Not All Time Is Gregorian: Evaluating LLMs on Cultural Calendar Systems
Abstract
Large Language Models (LLMs) demonstrate strong temporal reasoning and historical fact retrieval, yet existing benchmarks rely almost exclusively on the Gregorian calendar, implicitly treating Western temporal standards as universal.
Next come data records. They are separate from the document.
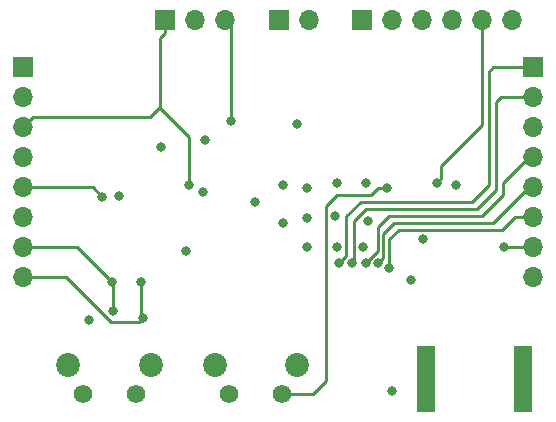
<source format=gbr>
G04 #@! TF.GenerationSoftware,KiCad,Pcbnew,(5.1.4)-1*
G04 #@! TF.CreationDate,2020-02-25T16:56:55+01:00*
G04 #@! TF.ProjectId,Master Thesis PCB,4d617374-6572-4205-9468-657369732050,rev?*
G04 #@! TF.SameCoordinates,Original*
G04 #@! TF.FileFunction,Copper,L4,Bot*
G04 #@! TF.FilePolarity,Positive*
%FSLAX46Y46*%
G04 Gerber Fmt 4.6, Leading zero omitted, Abs format (unit mm)*
G04 Created by KiCad (PCBNEW (5.1.4)-1) date 2020-02-25 16:56:55*
%MOMM*%
%LPD*%
G04 APERTURE LIST*
%ADD10C,2.026000*%
%ADD11C,1.561000*%
%ADD12O,1.700000X1.700000*%
%ADD13R,1.700000X1.700000*%
%ADD14R,1.650000X5.600000*%
%ADD15C,0.800000*%
%ADD16C,0.250000*%
G04 APERTURE END LIST*
D10*
X111600000Y-105200000D03*
X104590000Y-105200000D03*
D11*
X110345000Y-107690000D03*
X105845000Y-107690000D03*
D10*
X124000000Y-105200000D03*
X116990000Y-105200000D03*
D11*
X122745000Y-107690000D03*
X118245000Y-107690000D03*
D12*
X142200000Y-76000000D03*
X139660000Y-76000000D03*
X137120000Y-76000000D03*
X134580000Y-76000000D03*
X132040000Y-76000000D03*
D13*
X129500000Y-76000000D03*
D12*
X117880000Y-76000000D03*
X115340000Y-76000000D03*
D13*
X112800000Y-76000000D03*
D12*
X125000000Y-76000000D03*
D13*
X122460000Y-76000000D03*
D12*
X100800000Y-97800000D03*
X100800000Y-95260000D03*
X100800000Y-92720000D03*
X100800000Y-90180000D03*
X100800000Y-87640000D03*
X100800000Y-85100000D03*
X100800000Y-82560000D03*
D13*
X100800000Y-80020000D03*
D12*
X143980000Y-97800000D03*
X143980000Y-95260000D03*
X143980000Y-92720000D03*
X143980000Y-90180000D03*
X143980000Y-87640000D03*
X143980000Y-85100000D03*
X143980000Y-82560000D03*
D13*
X143980000Y-80020000D03*
D14*
X143125000Y-106400000D03*
X134875000Y-106400000D03*
D15*
X134800000Y-106400000D03*
X143200000Y-106400000D03*
X129600000Y-95200000D03*
X127400000Y-95200000D03*
X124800000Y-95200000D03*
X124800000Y-92800000D03*
X127200000Y-92600000D03*
X130000000Y-93000000D03*
X129800000Y-89800000D03*
X127400000Y-89800000D03*
X124800000Y-90200000D03*
X134625000Y-94525010D03*
X124000000Y-84800000D03*
X116200000Y-86200000D03*
X114600000Y-95600000D03*
X116000000Y-90600000D03*
X122800000Y-90000000D03*
X122800000Y-93200000D03*
X133600000Y-98000000D03*
X132000000Y-107400000D03*
X108900000Y-90900000D03*
X112500000Y-86800000D03*
X120400000Y-91400000D03*
X137399992Y-90000000D03*
X106400000Y-101400000D03*
X114800000Y-90000000D03*
X141500000Y-95200000D03*
X131800000Y-97000000D03*
X130849457Y-96575862D03*
X129800000Y-96600000D03*
X128600000Y-96600000D03*
X127525010Y-96600000D03*
X110800000Y-98200000D03*
X110900000Y-101274990D03*
X108400000Y-100675010D03*
X108300000Y-98200000D03*
X107500000Y-91000000D03*
X118400000Y-84600000D03*
X131600000Y-90200000D03*
X135800000Y-89800000D03*
D16*
X111549999Y-84250001D02*
X112400000Y-83400000D01*
X100800000Y-85100000D02*
X101649999Y-84250001D01*
X101649999Y-84250001D02*
X111549999Y-84250001D01*
X112800000Y-77100000D02*
X112800000Y-76000000D01*
X112400000Y-77500000D02*
X112800000Y-77100000D01*
X112400000Y-83500000D02*
X112400000Y-77500000D01*
X114800000Y-90000000D02*
X114800000Y-85900000D01*
X114800000Y-85900000D02*
X112400000Y-83500000D01*
X143540000Y-95200000D02*
X143600000Y-95260000D01*
X141500000Y-95200000D02*
X143540000Y-95200000D01*
X142397919Y-92720000D02*
X143600000Y-92720000D01*
X141317910Y-93800009D02*
X142397919Y-92720000D01*
X132600009Y-93800009D02*
X141317910Y-93800009D01*
X132600000Y-93800000D02*
X132600009Y-93800009D01*
X131800000Y-94600000D02*
X132600000Y-93800000D01*
X131800000Y-97000000D02*
X131800000Y-94600000D01*
X131249456Y-96175863D02*
X130849457Y-96575862D01*
X131249456Y-94150544D02*
X131249456Y-96175863D01*
X132200000Y-93200000D02*
X131249456Y-94150544D01*
X143600000Y-90180000D02*
X140580000Y-93200000D01*
X140580000Y-93200000D02*
X132200000Y-93200000D01*
X130799445Y-95600555D02*
X129800000Y-96600000D01*
X141400000Y-89840000D02*
X141400000Y-90800000D01*
X143600000Y-87640000D02*
X141400000Y-89840000D01*
X141400000Y-90800000D02*
X139600000Y-92600000D01*
X139600000Y-92600000D02*
X131763589Y-92600000D01*
X131763589Y-92600000D02*
X130799445Y-93564144D01*
X130799445Y-93564144D02*
X130799445Y-95600555D01*
X141240000Y-82560000D02*
X143600000Y-82560000D01*
X140800000Y-83000000D02*
X141240000Y-82560000D01*
X128800000Y-96400000D02*
X128800000Y-93000000D01*
X128600000Y-96600000D02*
X128800000Y-96400000D01*
X128800000Y-93000000D02*
X129800000Y-92000000D01*
X129800000Y-92000000D02*
X139200000Y-92000000D01*
X139200000Y-92000000D02*
X140800000Y-90400000D01*
X140800000Y-90400000D02*
X140800000Y-83000000D01*
X128149991Y-95975019D02*
X127525010Y-96600000D01*
X128149991Y-92650009D02*
X128149991Y-95975019D01*
X140580000Y-80020000D02*
X140200000Y-80400000D01*
X143600000Y-80020000D02*
X140580000Y-80020000D01*
X140200000Y-80400000D02*
X140200000Y-90000000D01*
X140200000Y-90000000D02*
X138800000Y-91400000D01*
X138800000Y-91400000D02*
X129400000Y-91400000D01*
X129400000Y-91400000D02*
X128149991Y-92650009D01*
X110800000Y-101174990D02*
X110900000Y-101274990D01*
X110800000Y-98200000D02*
X110800000Y-101174990D01*
X110574990Y-101600000D02*
X110900000Y-101274990D01*
X108200000Y-101600000D02*
X110574990Y-101600000D01*
X100800000Y-97800000D02*
X104400000Y-97800000D01*
X104400000Y-97800000D02*
X108200000Y-101600000D01*
X108400000Y-100675010D02*
X108400000Y-98300000D01*
X108400000Y-98300000D02*
X108300000Y-98200000D01*
X105360000Y-95260000D02*
X100800000Y-95260000D01*
X108300000Y-98200000D02*
X105360000Y-95260000D01*
X106680000Y-90180000D02*
X100800000Y-90180000D01*
X107500000Y-91000000D02*
X106680000Y-90180000D01*
X118400000Y-76520000D02*
X117880000Y-76000000D01*
X118400000Y-84600000D02*
X118400000Y-76520000D01*
X136199999Y-89400001D02*
X135800000Y-89800000D01*
X136199999Y-88400001D02*
X136199999Y-89400001D01*
X139660000Y-76000000D02*
X139660000Y-84940000D01*
X139660000Y-84940000D02*
X136199999Y-88400001D01*
X125310000Y-107690000D02*
X122745000Y-107690000D01*
X130873002Y-90200000D02*
X130273002Y-90800000D01*
X131600000Y-90200000D02*
X130873002Y-90200000D01*
X130273002Y-90800000D02*
X127400000Y-90800000D01*
X127400000Y-90800000D02*
X126400000Y-91800000D01*
X126400000Y-91800000D02*
X126400000Y-106600000D01*
X126400000Y-106600000D02*
X125310000Y-107690000D01*
M02*

</source>
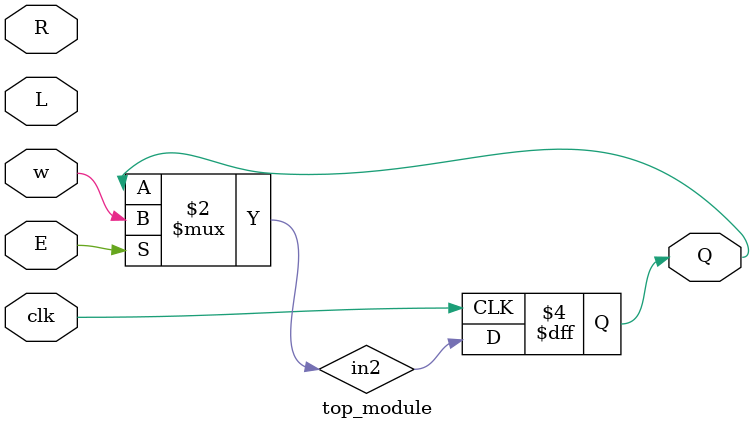
<source format=v>
module top_module (
    input clk,
    input w, R, E, L,
    output reg Q
);

	wire in1, in2; // gồm bộ mux đầu tiên và các bộ mux tiếp theo(2)
	
	assign in1 = L ? R : w;
	assign in2 = E ? w : Q;
	
	always @(posedge clk) begin
		Q <= in2;
	end
endmodule

/*
MUX1 chọn giữa R và w, điều khiển bởi L.

MUX2 chọn giữa kết quả từ MUX1 và Q cũ, điều khiển bởi E.

Kết quả cuối cùng được chốt vào Q tại cạnh lên của clk.

*/

</source>
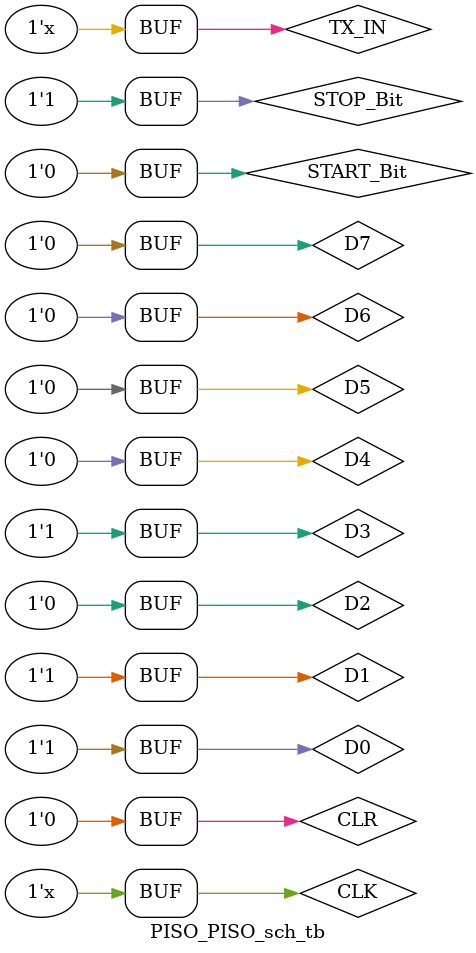
<source format=v>

`timescale 1ns / 1ps

module PISO_PISO_sch_tb();

// Inputs
   reg TX_IN;
   reg D7;
   reg D6;
   reg D5;
   reg D4;
   reg D3;
   reg D2;
   reg D1;
   reg D0;
   reg CLK;
   reg STOP_Bit;
   reg START_Bit;
   reg CLR;

// Output
   wire SERIAL_OUT;

// Bidirs

// Instantiate the UUT
   PISO UUT (
		.TX_IN(TX_IN), 
		.D7(D7), 
		.D6(D6), 
		.D5(D5), 
		.D4(D4), 
		.D3(D3), 
		.D2(D2), 
		.D1(D1), 
		.D0(D0), 
		.CLK(CLK), 
		.STOP_Bit(STOP_Bit), 
		.START_Bit(START_Bit), 
		.SERIAL_OUT(SERIAL_OUT), 
		.CLR(CLR)
   );
// Initialize Inputs
  initial begin
		TX_IN = 0;
		D7 = 0;
		D6 = 0;
		D5 = 0;
		D4 = 0;
		D3 = 1;
		D2 = 0;
		D1 = 1;
		D0 = 1;
		CLK = 0;
		STOP_Bit = 1;
		START_Bit = 0;
		CLR = 0;
   end
	always begin
	#420;
	TX_IN=~TX_IN;
	end
	always begin
	#20;
	CLK=~CLK;
	end
	
endmodule


</source>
This Gregorian-centric framing obscures a critical limitation: current foundation models fail to reason reliably within culturally diverse, non-Gregorian calendar systems used by billions worldwide. We introduce a diagnostic benchmark for temporal reasoning across five major cultural calendars: Vikram Samvat, Persian (Jalali), Hijri, Chinese Lunar, and Hebrew. The benchmark evaluates two core capabilities: Event Date Retrieval, measuring factual grounding in indigenous timelines, and Date Arithmetic, probing structural reasoning over non-linear temporal constructs such as intercalary months and lunar cycles. Evaluating several open-weight models, including Gemma-3, DeepSeek-V3, and Qwen-32B, reveals pronounced performance disparities. While reasoning-optimized models such as DeepSeek-R1 show localized competence in solar calendars (e.g., Persian), performance collapses for lunisolar and purely lunar systems. Models consistently exhibit a Gregorian anchoring effect, defaulting to linear offsets or Western mathematical heuristics even when prompted within alternative calendar frameworks. These findings expose a deep-seated Gregorian bias in foundation models, suggesting that temporal reasoning is often memorized rather than structurally learned. Our work identifies a key bottleneck in cultural alignment and provides a rigorous framework for developing more inclusive and robust temporal reasoning systems.